African Bush Camps (ABC) has launched a series of online video discussions addressing concerns surrounding the COVID-19 ripple effect on African tourism, wildlife conservation, and community support.
The first episode of the ‘Safari Talks’ series aired on April 6, mediated by freelance travel journalist Lesley Stones, and featured ABC Founder, Beks Ndlovu; from Bumi Hills Anti-poaching Unit in the Lake Kariba region, Mark Brightman; and Trust Manager of the ABC Foundation, Obert Manyeza.
Like many hospitality operators, ABC is facing the financial challenges resulting from the ban on international travel. The company has decided to keep all personnel employed during a ‘curl-up’ period and properties are in a ‘hibernation stage’ until all ports of entry are open again. ABC had to reduce staff time by at least 25% and has put a rotational schedule in place to ensure all employees could report for work during this period.

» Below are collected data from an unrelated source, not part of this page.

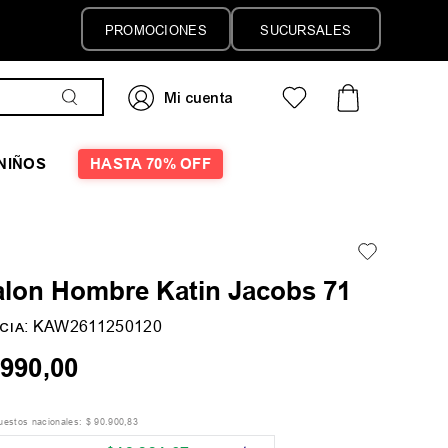
PROMOCIONES
SUCURSALES
NIÑOS
HASTA 70% OFF
alon Hombre Katin Jacobs 71
:
KAW2611250120
CIA
990
,
00
puestos nacionales:
$
90
.
900
,
83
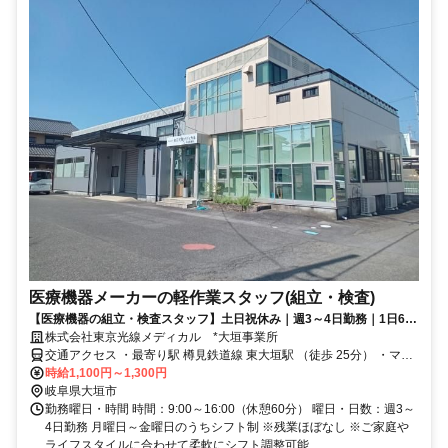
医療機器メーカーの軽作業スタッフ(組立・検査)
【医療機器の組立・検査スタッフ】土日祝休み｜週3～4日勤務｜1日6時
間勤務｜未経験歓迎｜安定企業
株式会社東京光線メディカル *大垣事業所
交通アクセス ・最寄り駅 樽見鉄道線 東大垣駅 （徒歩 25分） ・マイ
カー通勤可（駐車場あり） ・自転車通勤可（駐輪場あり）
時給1,100円～1,300円
岐阜県大垣市
勤務曜日・時間 時間：9:00～16:00（休憩60分） 曜日・日数：週3～
4日勤務 月曜日～金曜日のうちシフト制 ※残業ほぼなし ※ご家庭や
ライフスタイルに合わせて柔軟にシフト調整可能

According to Manyeza, the halt on tourism has affected the ABC Foundation’s initiatives. “Luckily, with the additional help of external donors and agent partners, we can continue with the most pressing projects and put longer-term measures in place, which includes installing boreholes in villages. This helps us to show the local people our continued support, even though we are running on a limited spend.”
Asked about the anticipated duration of the current situation and solutions to long-term effects on tourism, Ndlovu said ABC was preparing for a ‘hunkering down’ period of four months before restarting operations. “For now, we are encouraging travellers to book ahead of time,” said Ndlovu. “Tourism needs it. For the basic survival of the industry and its various counterparts, the reassurance that people will retake their trips later is a shining beacon of hope.”